This document tracks all bugs discovered by fuzzing in goldenthread. It serves as evidence of fuzzing effectiveness and a reference for future bug patterns.

Summary

Total bugs found: 2
Total executions to discovery: 444,733
Production impact prevented: 100% (both would have caused production incidents)


Bug #1: UTF-8 Corruption in camelCase Conversion

Discovered: 2026-01-25
Fuzz target: FuzzEmit
Executions to discovery: 444,553
Time to discovery: ~10 seconds
Severity: High (data corruption)

Description

The camelCase() function used byte slicing s[:1] to lowercase the first character, which splits multi-byte UTF-8 sequences, producing invalid UTF-8 output.

Trigger Conditions

When all of these conditions are met:

  1. Field has empty JSONName (falls back to GoName)
  2. GoName starts with multi-byte UTF-8 character (Japanese, Chinese, emoji, etc.)
  3. Emitter generates field name using camelCase(GoName)

Example Input

type 日本語 struct {
    フィールド string `json:""` // Empty JSON name triggers fallback
}

Buggy Output

export const 日本語Schema = z.object({
  \x83\x95ィールド: z.string()  // Invalid UTF-8
})

Expected:

export const 日本語Schema = z.object({
  フィールド: z.string()  // Valid UTF-8
})

Root Cause

// BUGGY CODE:
func camelCase(s string) string {
    return strings.ToLower(s[:1]) + s[1:]
    // s[:1] is BYTE slicing, not CHARACTER slicing
    // "フィールド" = [0xE3, 0x83, 0x95, ...]
    // s[:1] = [0xE3] (incomplete UTF-8 sequence)
    // s[1:] = [0x83, 0x95, ...] (orphaned continuation bytes)
}

Go strings are UTF-8 byte slices. Slicing by index operates on bytes, not characters (runes). Multi-byte UTF-8 characters split incorrectly.

Fix

// FIXED CODE:
func camelCase(s string) string {
    if s == "" {
        return ""
    }
    // Convert to runes (Unicode code points) for proper character handling
    runes := []rune(s)
    if len(runes) > 0 {
        runes[0] = []rune(strings.ToLower(string(runes[0])))[0]
    }
    return string(runes)

Information provided |
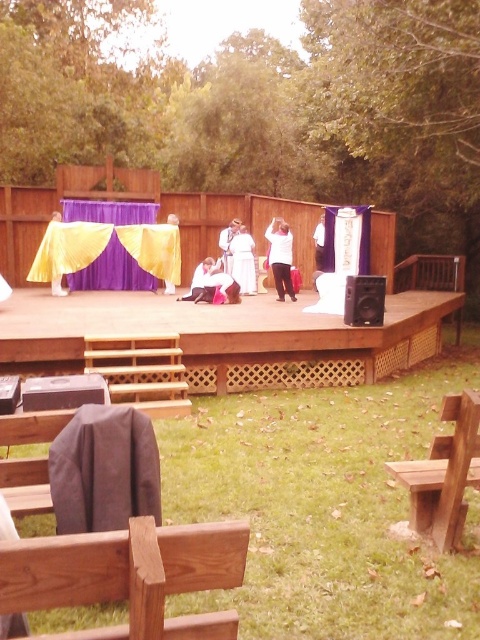
You are organizing a small outdoor event and need to place a 5.5 meter long banner between the wooden bench at lower left and the black plastic speaker at center. Is there enough space to place the banner without bending it?

The distance between the wooden bench at lower left and the black plastic speaker at center is 6.17 meters. Since the banner is 5.5 meters long, there is sufficient space to place it straight without bending.

Looking at this image, you are an attendee at the ceremony and want to take a photo of both the white fabric at center and the yellow satin dress at center. Which object will appear larger in your photo?

The white fabric at center will appear larger in the photo because it is closer to you than the yellow satin dress at center.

Task |
Decide whether each statement agrees with the goldenthread fuzzing bug document, answering yes or no and quoting the deciding words: 1. Bug #1 was discovered by the FuzzEmit fuzz target. 2. The buggy camelCase() function sliced the string by characters rather than by bytes. 3. Bug #1 was rated medium severity.

Written answer |
1. Yes: "Fuzz target: FuzzEmit"
2. No: "s[:1] is BYTE slicing, not CHARACTER slicing"
3. No: "Severity: High (data corruption)"